Client-forced colors and web shop products

Author
Damian
Terlecki
4 minutes read
JS

Recently, I was going through a web shop on my mobile, looking for a replacement of my autumn jacket. I found a really nice design in a camel color and just before finishing my order I switched to my PC for some reason. Much to my surprise, the color displayed on the PC bowser changed to a red one! It took me several minutes until I found out that some time ago I enabled a (forced) night mode in my mobile browser, and so I needed to go over the catalog once again.

Night mode (Brave Browser iOS) Standard colors
Screenshots of RGB model image rendered in browsers with/without night mode enabled
on https://en.wikipedia.org/wiki/RGB_color_model, image created by user Immanuelle, licensed under CC BY-SA 4.0.

Standard, forced, and user-defined dark modes

Turns out there are different implementations of the dark mode and there is a W3C draft named CSS Color Adjustment Module Level 1 that tries to standardize some of these (and is supported by many browsers).

  1. It describes preferred colors schemes and CSS media query @media (prefers-color-scheme: dark).
  2. Explains the possibility for the browser to override the color scheme and how to work with/around it.
  3. Finally, it describes the integration with the browser/user style sheets, which you can usually adjust through plugins.

You might then ask which browsers currently (2023) support the theming based on the forced color shift:

BrowserName of the featureImplementation principle
Chromium-based<browser>://flags/
Auto Dark Mode for Web Contents
Browser-based
FirefoxDark Mode (WebExtension);
about:config
– toolkit.legacyUserProfileCustomizations.stylesheets
Stylesheet-based
*Night Eye (extension)Stylesheet-based
Safari mobileNitefall (extension)Stylesheet-based
Opera GXForce dark pagesBrowser-based
Opera GXWeb moddingStylesheet-based
Brave mobileNight mode (not to be confused with dark mode)Browser-based
+ stylesheet-based

Getting a different color than the perceived one during the order is for sure the customer's problem, and somewhat self-resolvable if there are online return policies like in the EU. But can it be prevented at an early stage reducing unnecessary costs?

To detect or overwrite forced dark mode?

Sometimes, some elements are too critical for business to allow the browser to change their colors. You can try to override this behavior or notify the user about the color difference.

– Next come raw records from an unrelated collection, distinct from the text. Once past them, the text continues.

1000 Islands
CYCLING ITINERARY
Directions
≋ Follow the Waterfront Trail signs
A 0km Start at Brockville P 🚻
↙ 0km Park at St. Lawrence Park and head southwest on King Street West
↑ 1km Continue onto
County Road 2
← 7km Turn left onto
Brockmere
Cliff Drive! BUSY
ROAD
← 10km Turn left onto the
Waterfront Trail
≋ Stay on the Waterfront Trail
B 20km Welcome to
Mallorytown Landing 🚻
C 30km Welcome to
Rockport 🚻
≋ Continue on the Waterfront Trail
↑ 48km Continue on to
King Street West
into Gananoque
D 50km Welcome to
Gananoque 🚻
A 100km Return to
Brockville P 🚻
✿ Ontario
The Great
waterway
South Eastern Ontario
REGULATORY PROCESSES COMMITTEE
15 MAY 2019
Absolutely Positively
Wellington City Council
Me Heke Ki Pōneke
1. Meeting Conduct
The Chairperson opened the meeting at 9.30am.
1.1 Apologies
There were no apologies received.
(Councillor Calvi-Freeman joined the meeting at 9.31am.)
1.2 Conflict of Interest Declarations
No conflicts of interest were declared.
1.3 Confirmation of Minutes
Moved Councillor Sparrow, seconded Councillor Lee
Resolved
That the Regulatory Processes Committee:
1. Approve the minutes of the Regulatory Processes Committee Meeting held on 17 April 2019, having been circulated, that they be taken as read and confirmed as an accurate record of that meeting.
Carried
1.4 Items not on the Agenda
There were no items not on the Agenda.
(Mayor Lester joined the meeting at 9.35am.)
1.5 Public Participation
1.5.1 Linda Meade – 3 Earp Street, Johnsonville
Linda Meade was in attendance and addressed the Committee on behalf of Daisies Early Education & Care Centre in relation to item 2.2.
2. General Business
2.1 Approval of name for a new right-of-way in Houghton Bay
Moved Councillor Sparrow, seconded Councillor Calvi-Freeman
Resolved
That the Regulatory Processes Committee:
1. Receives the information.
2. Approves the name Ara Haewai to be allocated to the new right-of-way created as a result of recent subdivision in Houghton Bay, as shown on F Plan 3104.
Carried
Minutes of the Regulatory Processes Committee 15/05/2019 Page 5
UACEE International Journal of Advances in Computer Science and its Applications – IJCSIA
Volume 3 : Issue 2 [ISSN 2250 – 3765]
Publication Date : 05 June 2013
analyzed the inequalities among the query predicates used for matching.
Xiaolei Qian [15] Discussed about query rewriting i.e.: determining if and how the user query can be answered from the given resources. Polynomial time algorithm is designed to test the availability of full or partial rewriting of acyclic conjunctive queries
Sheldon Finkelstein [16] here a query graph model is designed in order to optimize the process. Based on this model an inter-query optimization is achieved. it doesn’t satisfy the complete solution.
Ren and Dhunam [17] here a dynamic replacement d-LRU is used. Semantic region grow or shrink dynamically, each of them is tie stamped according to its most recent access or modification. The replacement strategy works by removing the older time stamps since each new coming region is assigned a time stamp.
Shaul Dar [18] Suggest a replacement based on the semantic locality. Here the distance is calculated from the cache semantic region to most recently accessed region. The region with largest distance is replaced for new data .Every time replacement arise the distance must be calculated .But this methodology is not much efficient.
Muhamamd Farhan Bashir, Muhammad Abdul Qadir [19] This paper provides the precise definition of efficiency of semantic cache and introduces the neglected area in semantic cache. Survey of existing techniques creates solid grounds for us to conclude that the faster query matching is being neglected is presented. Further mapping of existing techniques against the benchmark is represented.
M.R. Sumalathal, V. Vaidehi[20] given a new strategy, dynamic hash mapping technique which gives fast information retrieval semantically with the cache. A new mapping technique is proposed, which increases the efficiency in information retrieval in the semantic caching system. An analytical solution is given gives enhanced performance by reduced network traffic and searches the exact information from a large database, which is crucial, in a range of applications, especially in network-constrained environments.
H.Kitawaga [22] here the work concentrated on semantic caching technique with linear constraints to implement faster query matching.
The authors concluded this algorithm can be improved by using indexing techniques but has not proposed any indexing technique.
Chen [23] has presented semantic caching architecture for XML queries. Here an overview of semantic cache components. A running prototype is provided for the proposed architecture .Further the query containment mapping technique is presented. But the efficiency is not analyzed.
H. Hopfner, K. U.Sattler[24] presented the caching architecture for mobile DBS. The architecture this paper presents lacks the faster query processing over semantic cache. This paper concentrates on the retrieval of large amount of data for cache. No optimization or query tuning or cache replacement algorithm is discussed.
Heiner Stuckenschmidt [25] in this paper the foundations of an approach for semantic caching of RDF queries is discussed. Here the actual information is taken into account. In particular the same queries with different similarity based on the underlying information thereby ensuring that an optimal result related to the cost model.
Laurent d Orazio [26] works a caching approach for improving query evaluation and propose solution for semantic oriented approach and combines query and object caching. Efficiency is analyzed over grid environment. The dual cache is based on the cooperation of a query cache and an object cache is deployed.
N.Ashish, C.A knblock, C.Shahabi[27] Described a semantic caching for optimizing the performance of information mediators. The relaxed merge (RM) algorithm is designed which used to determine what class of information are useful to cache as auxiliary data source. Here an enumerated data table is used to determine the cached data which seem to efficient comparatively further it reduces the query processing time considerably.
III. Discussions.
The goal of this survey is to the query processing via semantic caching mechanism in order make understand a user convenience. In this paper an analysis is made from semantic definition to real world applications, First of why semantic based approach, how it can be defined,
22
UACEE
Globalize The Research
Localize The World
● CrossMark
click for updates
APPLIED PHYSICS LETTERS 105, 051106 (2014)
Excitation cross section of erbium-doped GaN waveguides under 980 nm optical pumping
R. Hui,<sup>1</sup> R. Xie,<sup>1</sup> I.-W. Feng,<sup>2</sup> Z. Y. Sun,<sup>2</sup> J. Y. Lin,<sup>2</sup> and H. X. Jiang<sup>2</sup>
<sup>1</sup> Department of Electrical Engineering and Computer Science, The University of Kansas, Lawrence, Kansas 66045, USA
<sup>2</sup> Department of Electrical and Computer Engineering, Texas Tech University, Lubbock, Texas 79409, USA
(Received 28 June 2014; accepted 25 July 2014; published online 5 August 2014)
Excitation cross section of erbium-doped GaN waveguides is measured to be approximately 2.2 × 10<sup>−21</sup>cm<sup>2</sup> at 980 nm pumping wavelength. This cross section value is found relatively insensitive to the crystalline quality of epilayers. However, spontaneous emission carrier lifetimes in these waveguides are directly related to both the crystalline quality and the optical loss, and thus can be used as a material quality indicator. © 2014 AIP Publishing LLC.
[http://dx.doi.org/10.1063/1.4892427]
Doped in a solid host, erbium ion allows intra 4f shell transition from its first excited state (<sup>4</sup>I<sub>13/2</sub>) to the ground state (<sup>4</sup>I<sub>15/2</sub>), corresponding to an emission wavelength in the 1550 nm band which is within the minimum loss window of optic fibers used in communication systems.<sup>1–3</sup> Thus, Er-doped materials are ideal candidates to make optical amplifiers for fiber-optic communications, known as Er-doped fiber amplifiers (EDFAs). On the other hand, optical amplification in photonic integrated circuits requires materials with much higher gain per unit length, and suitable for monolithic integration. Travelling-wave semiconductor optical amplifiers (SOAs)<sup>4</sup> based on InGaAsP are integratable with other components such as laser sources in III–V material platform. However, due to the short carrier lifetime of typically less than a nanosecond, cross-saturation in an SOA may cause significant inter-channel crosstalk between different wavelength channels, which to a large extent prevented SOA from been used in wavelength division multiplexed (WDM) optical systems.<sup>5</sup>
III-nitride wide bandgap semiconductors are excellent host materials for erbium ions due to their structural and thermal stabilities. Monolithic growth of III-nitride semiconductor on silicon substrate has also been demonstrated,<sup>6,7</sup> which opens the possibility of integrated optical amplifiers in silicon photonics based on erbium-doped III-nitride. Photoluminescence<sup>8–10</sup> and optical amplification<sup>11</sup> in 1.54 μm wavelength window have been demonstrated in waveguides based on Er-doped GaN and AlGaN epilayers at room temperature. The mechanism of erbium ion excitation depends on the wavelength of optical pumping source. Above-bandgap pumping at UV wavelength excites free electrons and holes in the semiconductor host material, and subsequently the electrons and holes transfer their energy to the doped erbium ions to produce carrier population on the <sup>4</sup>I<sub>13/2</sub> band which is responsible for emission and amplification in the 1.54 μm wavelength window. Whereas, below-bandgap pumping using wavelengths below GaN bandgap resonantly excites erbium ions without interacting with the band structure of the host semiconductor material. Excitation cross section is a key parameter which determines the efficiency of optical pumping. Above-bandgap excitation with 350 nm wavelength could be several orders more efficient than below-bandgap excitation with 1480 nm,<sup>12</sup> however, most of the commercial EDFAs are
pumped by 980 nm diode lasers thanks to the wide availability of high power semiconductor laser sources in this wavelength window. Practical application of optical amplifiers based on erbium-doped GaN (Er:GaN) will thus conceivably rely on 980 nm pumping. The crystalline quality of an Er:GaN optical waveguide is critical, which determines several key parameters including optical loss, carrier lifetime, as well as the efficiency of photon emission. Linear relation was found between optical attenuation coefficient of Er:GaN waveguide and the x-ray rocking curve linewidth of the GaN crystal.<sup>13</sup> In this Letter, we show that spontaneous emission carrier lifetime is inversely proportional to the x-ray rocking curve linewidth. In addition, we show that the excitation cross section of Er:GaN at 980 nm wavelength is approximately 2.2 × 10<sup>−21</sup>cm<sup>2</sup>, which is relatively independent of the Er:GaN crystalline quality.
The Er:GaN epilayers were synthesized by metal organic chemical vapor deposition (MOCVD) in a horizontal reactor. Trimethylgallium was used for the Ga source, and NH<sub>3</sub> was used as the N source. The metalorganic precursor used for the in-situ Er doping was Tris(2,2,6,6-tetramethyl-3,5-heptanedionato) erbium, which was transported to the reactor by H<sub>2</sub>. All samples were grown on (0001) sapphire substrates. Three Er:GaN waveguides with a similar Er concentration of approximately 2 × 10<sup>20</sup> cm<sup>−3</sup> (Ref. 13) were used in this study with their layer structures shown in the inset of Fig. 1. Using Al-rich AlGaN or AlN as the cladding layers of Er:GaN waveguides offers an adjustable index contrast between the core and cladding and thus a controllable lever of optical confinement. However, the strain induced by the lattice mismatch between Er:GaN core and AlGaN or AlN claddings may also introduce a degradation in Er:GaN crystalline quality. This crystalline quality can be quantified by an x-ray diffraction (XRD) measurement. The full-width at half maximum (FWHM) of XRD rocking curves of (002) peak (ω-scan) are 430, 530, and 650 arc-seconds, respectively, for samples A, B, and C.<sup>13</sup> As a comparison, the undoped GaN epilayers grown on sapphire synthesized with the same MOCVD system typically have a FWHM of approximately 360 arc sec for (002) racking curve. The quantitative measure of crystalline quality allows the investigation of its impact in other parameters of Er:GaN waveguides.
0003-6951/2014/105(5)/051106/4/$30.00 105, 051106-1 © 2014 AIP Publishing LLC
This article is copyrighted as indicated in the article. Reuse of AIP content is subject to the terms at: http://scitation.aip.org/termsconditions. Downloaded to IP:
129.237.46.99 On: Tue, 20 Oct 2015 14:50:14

A diagram showing possible solutions to the problem of a dark theme overwriting critical page element colors. Ways to disable this behavior and detect it and notify the user.

Based on above diagram, you will come to the conclusion that the best approach is to disable forced colors and notify the user when they have some custom stylesheets. It's hard to detect whether specific elements (e.g., only images) changed the colors at the browser level. At the same time overriding the user's stylesheets is unreliable – even the highest specificity selector can be overridden through the plugin JS. Other times it may be even undesirable if the user uses it for color deficiency.